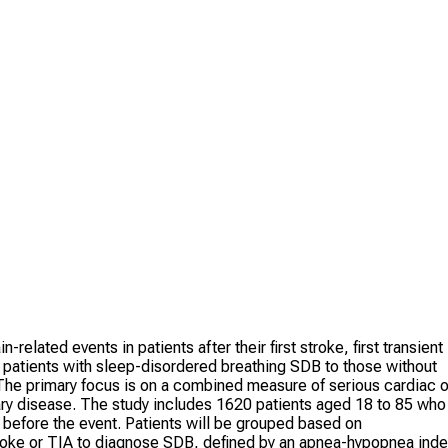
elated events in patients after their first stroke, first transient
 patients with sleep-disordered breathing SDB to those without
he primary focus is on a combined measure of serious cardiac o
nary disease. The study includes 1620 patients aged 18 to 85 who
y before the event. Patients will be grouped based on
troke or TIA to diagnose SDB, defined by an apnea-hypopnea ind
────────────────────────────────────────
ASSIGNMENT: Quote all the records verbatim, dropping any pictures from your copy.

OUTPUT:
elated events in patients after their first stroke, first transient
 patients with sleep-disordered breathing SDB to those without
he primary focus is on a combined measure of serious cardiac o
nary disease. The study includes 1620 patients aged 18 to 85 who
y before the event. Patients will be grouped based on
troke or TIA to diagnose SDB, defined by an apnea-hypopnea ind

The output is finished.